20 Eylül 2010 Pazartesi

Silahlı Neşe V

“Ciddi ciddi neşeden bahsetmek gerçek bir çelişkidir.
Yaz geceleri ağır.
İnsan minik odalarda iyi uyuyamıyor.
Giyotin Arifesi’ndeyiz.”


Zo d'Axa


V

Sömürülenler de oyun zamanı bulur. Ama onların oyunu neşe değildir. Dehşet verici bir ayindir. Ölüm bekleyişi. Üretim eylemi sırasında biriken şiddetin baskısını hafifletmek için işin askıya alınması. Tüketim mallarının hayali dünyasında, oyun da bir yanılsamadır. Oyun oynadığımızı hayal ederiz, ama aslında tek yaptığımız tekdüze bir biçimde sermayenin bize verdiği rolleri tekrarlamak.

Sömürü sürecinin bilincine vardığımızda hissettiğimiz ilk şey bir intikam duygusu olur, sonuncusu ise neşe. Özgürleşme kapitalizmin kötülüğü tarafından bozulmuş bir dengenin düzeltilmesi olarak görülür, iş dünyasının yerini alacak bir oyun dünyasının gelişi olarak değil.

Patronlara saldırının ilk aşaması budur. Hemen farkındalık aşaması. Bize vuran zincirlerdir, kırbaçtır, hapishane duvarlarıdır, cinsel ve ırksal engellerdir. Her şey yıkılmalıdır. Bu yüzden biz kendimize ve sorumluluklarının hesabını ödetmek için düşmanımıza vururuz.

Giyotinin gecesinde yeni bir oyunun temelleri atılır. Sermaye gücünü yeniden kazanır: ilk önce patronların, sonra devrimcilerin kafaları vurulur.
########################################
## Görev listesi
**A)** Silahlı neşe üzerine yazılmış metinde “Sömürülenler de oyun zamanı bulur” diye başlayan paragrafı, ana bilgilerini koruyarak daha kısa biçimde yeniden yazın.
**B)** Silahlı neşe üzerine yazılmış metni, gösterilen son cümleden sonrasını yazarak sürdürün.

## Verilen satırlar
########################################
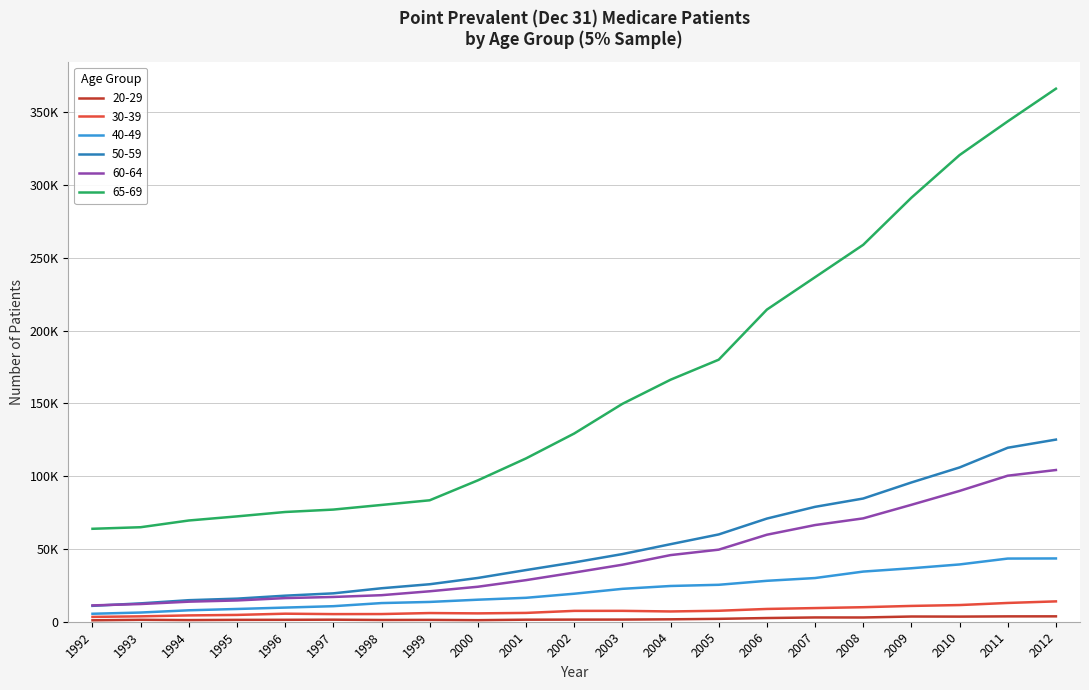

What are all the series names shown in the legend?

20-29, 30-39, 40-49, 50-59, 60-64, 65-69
########################################
## Yanıtlar
**A)** Sömürülenler de oyuna zaman bulur. Ancak onların oyunu neşe değildir, ölümü bekleyen dehşet verici bir ayindir. Bu oyun, üretimde biriken şiddetin baskısını hafifletmek için işe verilen bir aradır. Tüketim mallarının hayali dünyasında oyun da bir yanılsamadır: Oynadığımızı sanırız, oysa yalnızca sermayenin bize verdiği rolleri tekdüze biçimde tekrarlarız.

**B)**
Yalnızca giyotin ile devrim yapmak imkânsızdır. İntikam iktidarın bekleme odasıdır. İntikam almak isteyen herkesin bir öndere ihtiyacı vardır. Bir önder onları zafere götürür ve bozulmuş adaleti geri getirir. Ve her kim intikam çığlıkları atıyorsa, ondan alınanları geri almak ister. Doğrudan en yüksek soyutlamaya, artı değere el konmasına. Geleceğin dünyası herkesin çalıştığı bir yer olmalıdır. Güzel! O zaman, onun işlemesini sağlayanlar ve aynı sebepten, yeni patron olanlar dışında herkese kölelik dayatıldığı bir sistem geçer elimize.

Ne olursa olsun patronlar yanlışlarının karşılığını “ödemelidirler.” Pekâlâ! Hıristiyan günah, yargı ve tazminat etiğini devrime taşırız biz de. Ve ticari kökenden geldiği açık olan “borç” ve “ödeme” kavramlarını da.

Bütün bunlar oyunun parçasıdır. Doğrudan iktidar tarafından idare edilmediği zaman bile kolaylıkla ele geçirilebilir. Rol değişimi drama tekniklerinden biridir.

İntikam ve ceza silahlarını kullanarak saldırmak, sınıf mücadelesinin belirli bir anında gerekli olabilir. Hareket başka silahlara sahip olmayabilir. Bu yüzden giyotin anı olacaktır. Ama devrimciler böyle bir silahın sınırlarının farkında olmalıdır. Kendilerini ya da diğerlerini aldatmamalıdırlar.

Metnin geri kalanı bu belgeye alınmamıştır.